Some children may have no apparent difficultly learning a new language but will demonstrate problems later. A child may have conversational language ability at home, but not have a mastery of the “cognitive language,” which is the basis of reasoning, literacy and academic learning. Cognitive language problems may not appear until the child begins school and displays learning disabilities.

A child with early language delays and learning disabilities may have an auditory processing disorder. Auditory processing disorders are disabilities in handling auditory information. Children with this disorder have difficulty attending to auditory information. They may be sensitive to sounds and be readily distracted, and may be unable to filter out background noise to concentrate on verbal instructions.
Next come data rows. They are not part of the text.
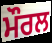
ਮੌਰਲ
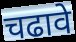
चढावे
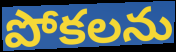
పోకలను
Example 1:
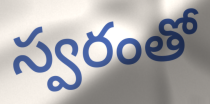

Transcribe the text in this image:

స్వరంతో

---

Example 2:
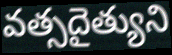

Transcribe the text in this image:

వత్సదైత్యుని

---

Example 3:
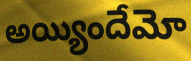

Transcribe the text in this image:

అయ్యిందేమో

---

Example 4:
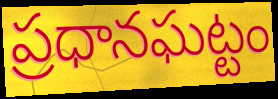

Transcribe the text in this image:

ప్రధానఘట్టం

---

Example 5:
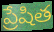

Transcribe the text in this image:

ప్రేషిత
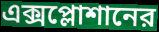
এক্সপ্লোশানের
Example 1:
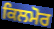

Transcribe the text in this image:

ਕਿਲਮੋਰ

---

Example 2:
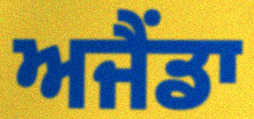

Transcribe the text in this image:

ਅਜੈਂਡਾ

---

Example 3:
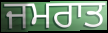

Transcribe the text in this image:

ਜਮਰਾਤ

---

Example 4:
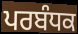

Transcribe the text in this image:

ਪਰਬੰਧਕ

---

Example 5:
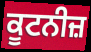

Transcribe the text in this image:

ਕੂਟਨੀਜ਼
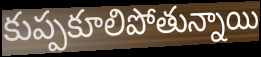
కుప్పకూలిపోతున్నాయి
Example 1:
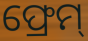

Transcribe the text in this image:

ଫ୍ରେମ୍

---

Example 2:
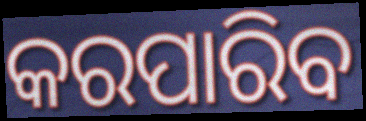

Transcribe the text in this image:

କରପାରିବ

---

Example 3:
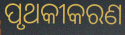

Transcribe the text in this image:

ପୃଥକୀକରଣ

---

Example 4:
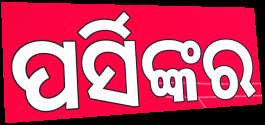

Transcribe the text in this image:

ପର୍ସିଙ୍କର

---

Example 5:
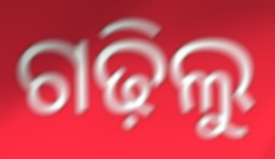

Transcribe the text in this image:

ଗଢ଼ିଲୁ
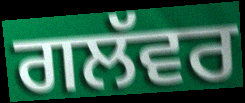
ਗਲੱਵਰ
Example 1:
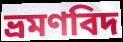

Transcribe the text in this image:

ভ্রমণবিদ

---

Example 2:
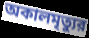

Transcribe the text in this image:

অকালমৃত্যুর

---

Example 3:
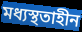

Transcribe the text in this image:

মধ্যস্থতাহীন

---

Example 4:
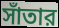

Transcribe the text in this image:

সাঁতার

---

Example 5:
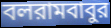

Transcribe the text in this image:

বলরামবাবুর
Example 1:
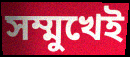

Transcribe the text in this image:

সম্মুখেই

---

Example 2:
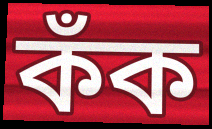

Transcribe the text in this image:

কঁক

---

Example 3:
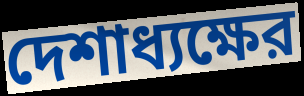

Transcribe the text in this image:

দেশাধ্যক্ষের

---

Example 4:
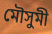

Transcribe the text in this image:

মৌসুমী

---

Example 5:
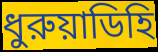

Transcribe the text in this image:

ধুরুয়াডিহি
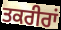
ਤਕਰੀਰਾਂ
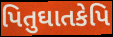
પિતુઘાતકેપિ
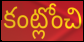
కంట్లోంచి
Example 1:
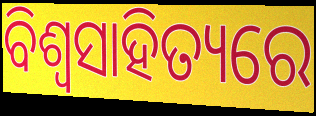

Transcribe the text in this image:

ବିଶ୍ବସାହିତ୍ୟରେ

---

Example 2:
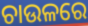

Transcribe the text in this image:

ଚାଉଳରେ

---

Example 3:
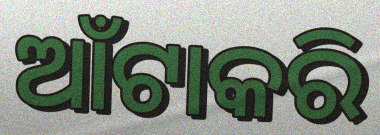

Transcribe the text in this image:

ଆଁଟାକରି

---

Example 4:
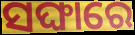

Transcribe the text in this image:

ସଙ୍ଘାରେ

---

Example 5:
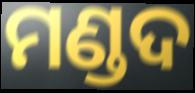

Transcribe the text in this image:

ମଣ୍ଡଦ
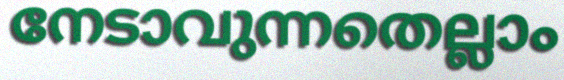
നേടാവുന്നതെല്ലാം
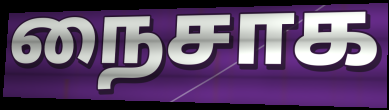
நைசாக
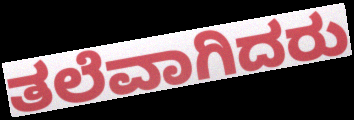
ತಲೆವಾಗಿದರು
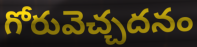
గోరువెచ్చదనం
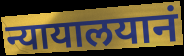
न्यायालयानं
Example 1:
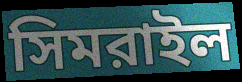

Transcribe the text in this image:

সিমরাইল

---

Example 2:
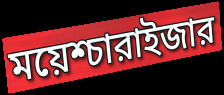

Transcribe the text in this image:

ময়েশ্চারাইজার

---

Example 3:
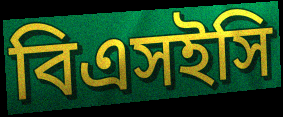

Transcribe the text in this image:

বিএসইসি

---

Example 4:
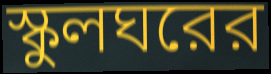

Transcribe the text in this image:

স্কুলঘরের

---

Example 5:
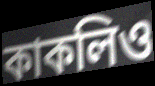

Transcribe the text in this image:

কাকলিও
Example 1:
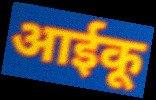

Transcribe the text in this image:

आईकू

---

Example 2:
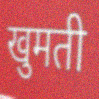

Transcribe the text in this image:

खुमती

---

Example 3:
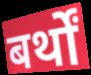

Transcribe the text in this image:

बर्थों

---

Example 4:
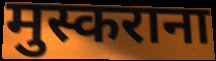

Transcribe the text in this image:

मुस्कराना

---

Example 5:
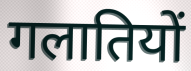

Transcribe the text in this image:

गलातियों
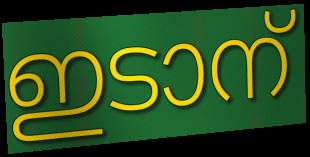
ഇടാന്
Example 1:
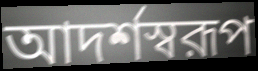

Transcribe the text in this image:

আদর্শস্বরূপ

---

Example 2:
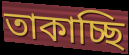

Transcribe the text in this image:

তাকাচ্ছি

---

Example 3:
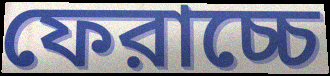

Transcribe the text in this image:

ফেরাচ্চে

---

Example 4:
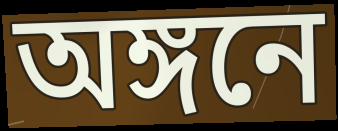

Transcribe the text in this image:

অঙ্গনে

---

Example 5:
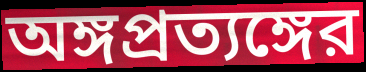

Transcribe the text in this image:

অঙ্গপ্রত্যঙ্গের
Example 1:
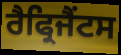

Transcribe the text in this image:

ਰੈਫ੍ਰਿਜੈਂਟਸ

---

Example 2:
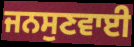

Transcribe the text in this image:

ਜਨਸੁਣਵਾਈ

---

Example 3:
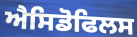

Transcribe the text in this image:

ਐਸਿਡੋਫਿਲਸ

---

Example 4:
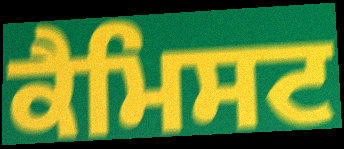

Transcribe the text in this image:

ਕੈਮਿਸਟ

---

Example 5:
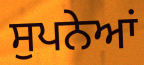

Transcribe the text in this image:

ਸੁਪਨੇਆਂ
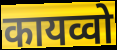
कायव्वो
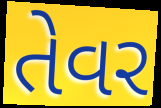
તેવર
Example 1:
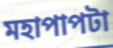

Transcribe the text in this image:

মহাপাপটা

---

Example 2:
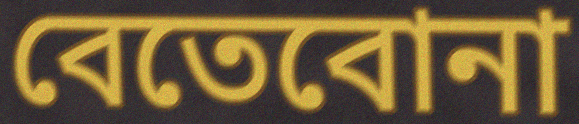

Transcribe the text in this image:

বেতেবোনা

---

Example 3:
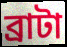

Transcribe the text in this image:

ব্রাটা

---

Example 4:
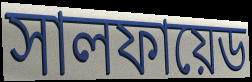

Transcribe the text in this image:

সালফায়েড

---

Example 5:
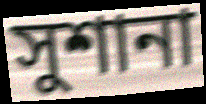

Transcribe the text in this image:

সুশানা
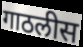
गाठलीस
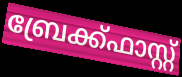
ബ്രേക്ക്ഫാസ്റ്റ്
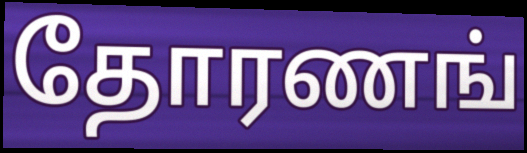
தோரணங்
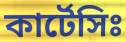
কার্টেসিঃ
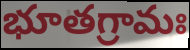
భూతగ్రామః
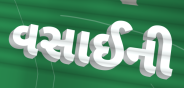
વસાઈની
A qualified audiologist or speech-language pathologist can conduct an assessment for auditory processing disorder. This disorder is also found in children within their first language, especially boys with a diagnosis of ADHD.

Finally, consider meeting your child part way. From the time you choose a country, start working on learning the local language. Like children, some adults learn languages faster than others but anything you learn will come in handy and be appreciated. And the effort will remind you how much we ask of our newly-placed children.